THE TASK → Replace "grieving families" with "bereaved families" in the text about Logelin, and write out the part starting with "The book was" and going on through "CBS This Morning.".

SOURCE EXTRACT →
*** Block opens ***

In 2009, Logelin left his job at Yahoo! and moved to India for two months with his daughter, where he began writing a memoir about his experience. India and its surrounding areas were a place of great significance for both him and his late wife – he had proposed in Kathmandu, Nepal, on the steps of a temple in Durbar Square, and the two had traveled through India together during one of his foreign work assignments, a year after they were married. It was during that trip that they visited the Taj Mahal and, upon hearing the story of how the monument came to be built, his wife turned to him with tears in her eyes and declared, "You would never do something like this for me." The memory impacted Logelin so deeply that it prompted him to write his memoir. "Figuratively speaking, [the book] is my Taj Mahal to her," he explained in 2009. "I'm doing what I can to bring that legacy back for her." Two Kisses for Maddy: A Memoir of Loss and Love details his courtship and marriage, as well as the moments surrounding his wife's death and the first year of his daughter's life without her mother. "Selfishly, I want her to know her mom through this," he has said.

The memoir was edited by Amanda Englander of Grand Central Publishing, and published by GCP in April 2011, reaching #24 on the New York Times Best Seller list and #11 on the eBook list. An audio book read by Logelin was released as well. In April 2012, a paperback version with an added chapter, additional photographs, and a reading group guide was made available.

Following its publication, Logelin was asked to appear as the keynote speaker for the Gaithersburg Book Festival in Maryland, as well as the Vascular Disease Foundation's annual meeting. He spoke on a panel with such writers as Dan Fante and Emma Forrest at the 2011 West Hollywood Book Fair, as well as at his late wife's alma mater, Scripps College, during a nationwide book tour. He has written an original article for the Huffington Post and has received extensive media coverage since publication, including appearing on Fox and Friends, BBC Outlook, Minneapolis' Kare 11, multiple radio shows, and in Los Angeles Magazine.

The book was adapted into the film Fatherhood starring Kevin Hart as a version of Matt. The film premiered on Netflix on June 18, 2021.

==The Liz Logelin Foundation==
In 2009, a group of early blog readers planned a 5K Walk/Run in honor of Logelin's late wife, who was a runner. The event brought in over $4,000, and while it was intended to go to Logelin and his daughter, he instead donated the money to other widowed families he had met through his blog. This inspired him to establish The Liz Logelin Foundation, in honor of his wife. As of 2010, the foundation had given out $20,000 to grieving families and has been featured on numerous media outlets, including CBS This Morning.

*** Block closes ***

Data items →
*** Block opens ***

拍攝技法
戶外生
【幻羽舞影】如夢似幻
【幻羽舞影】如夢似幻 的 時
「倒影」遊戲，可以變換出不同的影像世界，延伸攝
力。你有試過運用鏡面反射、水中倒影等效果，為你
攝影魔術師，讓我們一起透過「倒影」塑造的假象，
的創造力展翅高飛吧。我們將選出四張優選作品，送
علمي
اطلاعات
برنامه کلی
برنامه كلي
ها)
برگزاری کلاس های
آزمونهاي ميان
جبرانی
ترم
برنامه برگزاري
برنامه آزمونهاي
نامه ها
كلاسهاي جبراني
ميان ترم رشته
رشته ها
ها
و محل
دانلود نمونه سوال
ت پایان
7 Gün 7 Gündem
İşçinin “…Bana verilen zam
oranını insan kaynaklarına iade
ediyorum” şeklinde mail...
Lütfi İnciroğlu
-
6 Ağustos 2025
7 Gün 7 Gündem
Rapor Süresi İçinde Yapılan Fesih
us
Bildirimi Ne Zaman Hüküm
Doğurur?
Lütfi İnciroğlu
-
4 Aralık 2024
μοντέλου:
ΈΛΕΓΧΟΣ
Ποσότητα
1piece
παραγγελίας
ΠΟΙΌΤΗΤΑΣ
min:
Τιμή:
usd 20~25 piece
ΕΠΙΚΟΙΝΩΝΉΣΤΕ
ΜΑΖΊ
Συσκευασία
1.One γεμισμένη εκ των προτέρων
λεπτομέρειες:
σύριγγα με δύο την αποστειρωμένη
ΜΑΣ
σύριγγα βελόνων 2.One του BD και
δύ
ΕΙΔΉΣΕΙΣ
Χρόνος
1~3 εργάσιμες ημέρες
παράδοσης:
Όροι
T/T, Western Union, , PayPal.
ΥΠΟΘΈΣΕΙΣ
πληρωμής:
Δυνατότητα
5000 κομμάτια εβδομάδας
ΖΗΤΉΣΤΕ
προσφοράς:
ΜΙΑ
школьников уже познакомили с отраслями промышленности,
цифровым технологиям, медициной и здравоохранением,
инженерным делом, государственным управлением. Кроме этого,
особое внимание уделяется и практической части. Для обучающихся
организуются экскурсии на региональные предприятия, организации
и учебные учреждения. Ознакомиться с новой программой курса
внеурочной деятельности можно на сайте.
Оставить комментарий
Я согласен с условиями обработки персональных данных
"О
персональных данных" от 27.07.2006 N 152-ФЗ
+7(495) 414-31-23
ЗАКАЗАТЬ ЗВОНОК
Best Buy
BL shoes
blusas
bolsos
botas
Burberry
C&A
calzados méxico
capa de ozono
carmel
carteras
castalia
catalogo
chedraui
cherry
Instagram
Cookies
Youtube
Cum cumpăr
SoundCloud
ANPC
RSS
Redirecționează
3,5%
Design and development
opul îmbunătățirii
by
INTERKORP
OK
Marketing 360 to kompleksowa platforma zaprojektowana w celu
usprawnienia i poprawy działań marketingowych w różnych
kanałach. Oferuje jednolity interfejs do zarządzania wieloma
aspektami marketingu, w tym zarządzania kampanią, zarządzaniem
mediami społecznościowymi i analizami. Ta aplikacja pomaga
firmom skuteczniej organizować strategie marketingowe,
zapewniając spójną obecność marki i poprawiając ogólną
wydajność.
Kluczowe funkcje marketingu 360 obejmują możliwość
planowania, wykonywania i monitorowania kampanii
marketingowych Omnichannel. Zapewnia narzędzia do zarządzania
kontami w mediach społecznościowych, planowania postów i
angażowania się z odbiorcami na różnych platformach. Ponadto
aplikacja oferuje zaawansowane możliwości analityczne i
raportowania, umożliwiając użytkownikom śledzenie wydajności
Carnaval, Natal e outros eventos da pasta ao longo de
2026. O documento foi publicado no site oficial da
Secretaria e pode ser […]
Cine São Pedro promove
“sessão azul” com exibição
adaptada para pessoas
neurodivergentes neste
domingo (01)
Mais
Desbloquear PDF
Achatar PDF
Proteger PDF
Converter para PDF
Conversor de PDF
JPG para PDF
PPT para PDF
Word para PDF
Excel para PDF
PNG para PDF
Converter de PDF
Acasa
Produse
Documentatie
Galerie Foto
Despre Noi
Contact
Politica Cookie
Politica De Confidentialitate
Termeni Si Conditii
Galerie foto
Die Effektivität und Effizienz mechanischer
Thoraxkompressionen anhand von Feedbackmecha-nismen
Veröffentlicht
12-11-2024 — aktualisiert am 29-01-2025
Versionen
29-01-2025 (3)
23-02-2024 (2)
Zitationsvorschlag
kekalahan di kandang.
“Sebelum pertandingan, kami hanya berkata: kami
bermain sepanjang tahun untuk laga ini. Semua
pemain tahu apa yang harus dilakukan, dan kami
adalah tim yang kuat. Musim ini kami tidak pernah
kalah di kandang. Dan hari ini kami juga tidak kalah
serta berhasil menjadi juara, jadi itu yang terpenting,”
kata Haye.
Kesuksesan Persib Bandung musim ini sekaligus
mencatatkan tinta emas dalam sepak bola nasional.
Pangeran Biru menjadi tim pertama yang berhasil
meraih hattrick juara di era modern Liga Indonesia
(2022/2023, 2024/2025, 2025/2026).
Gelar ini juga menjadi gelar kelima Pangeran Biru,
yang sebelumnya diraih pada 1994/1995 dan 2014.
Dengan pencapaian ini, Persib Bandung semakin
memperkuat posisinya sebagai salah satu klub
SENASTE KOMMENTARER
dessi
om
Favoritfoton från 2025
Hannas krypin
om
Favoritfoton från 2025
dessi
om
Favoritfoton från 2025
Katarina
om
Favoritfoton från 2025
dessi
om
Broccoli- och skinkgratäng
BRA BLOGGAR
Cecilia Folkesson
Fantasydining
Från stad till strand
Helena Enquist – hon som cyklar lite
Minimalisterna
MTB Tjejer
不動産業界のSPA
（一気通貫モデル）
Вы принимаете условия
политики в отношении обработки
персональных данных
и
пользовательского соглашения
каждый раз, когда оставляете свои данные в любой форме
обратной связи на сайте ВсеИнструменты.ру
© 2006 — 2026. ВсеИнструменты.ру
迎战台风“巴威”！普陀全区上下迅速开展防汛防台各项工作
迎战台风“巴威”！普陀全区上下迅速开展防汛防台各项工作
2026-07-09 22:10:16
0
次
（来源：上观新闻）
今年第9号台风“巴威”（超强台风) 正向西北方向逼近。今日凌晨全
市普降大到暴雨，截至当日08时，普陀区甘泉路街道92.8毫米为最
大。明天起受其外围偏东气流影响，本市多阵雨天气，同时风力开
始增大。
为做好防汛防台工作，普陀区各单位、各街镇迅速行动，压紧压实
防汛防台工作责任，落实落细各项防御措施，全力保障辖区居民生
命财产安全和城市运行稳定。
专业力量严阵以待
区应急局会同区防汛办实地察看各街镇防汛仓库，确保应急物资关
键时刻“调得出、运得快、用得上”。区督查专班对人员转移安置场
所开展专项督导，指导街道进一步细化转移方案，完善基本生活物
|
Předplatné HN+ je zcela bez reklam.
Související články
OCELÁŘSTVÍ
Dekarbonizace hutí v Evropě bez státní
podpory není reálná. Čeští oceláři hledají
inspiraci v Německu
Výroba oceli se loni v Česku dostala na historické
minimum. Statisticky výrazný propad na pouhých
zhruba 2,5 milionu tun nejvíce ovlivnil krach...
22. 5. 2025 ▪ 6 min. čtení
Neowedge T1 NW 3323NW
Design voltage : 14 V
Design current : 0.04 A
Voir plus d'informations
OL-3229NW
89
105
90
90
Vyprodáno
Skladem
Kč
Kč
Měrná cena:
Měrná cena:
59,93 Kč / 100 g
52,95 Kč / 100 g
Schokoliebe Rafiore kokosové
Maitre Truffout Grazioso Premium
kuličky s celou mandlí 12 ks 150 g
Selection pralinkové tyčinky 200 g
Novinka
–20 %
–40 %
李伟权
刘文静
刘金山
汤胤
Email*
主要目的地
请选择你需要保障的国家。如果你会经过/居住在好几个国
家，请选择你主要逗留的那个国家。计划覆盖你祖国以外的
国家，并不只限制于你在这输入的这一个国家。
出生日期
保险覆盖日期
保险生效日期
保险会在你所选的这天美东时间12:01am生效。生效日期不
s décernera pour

*** Block closes ***

RESPONSE TO THIS EXERCISE →
The book was adapted into the film Fatherhood starring Kevin Hart as a version of Matt. The film premiered on Netflix on June 18, 2021.

==The Liz Logelin Foundation==
In 2009, a group of early blog readers planned a 5K Walk/Run in honor of Logelin's late wife, who was a runner. The event brought in over $4,000, and while it was intended to go to Logelin and his daughter, he instead donated the money to other widowed families he had met through his blog. This inspired him to establish The Liz Logelin Foundation, in honor of his wife. As of 2010, the foundation had given out $20,000 to bereaved families and has been featured on numerous media outlets, including CBS This Morning.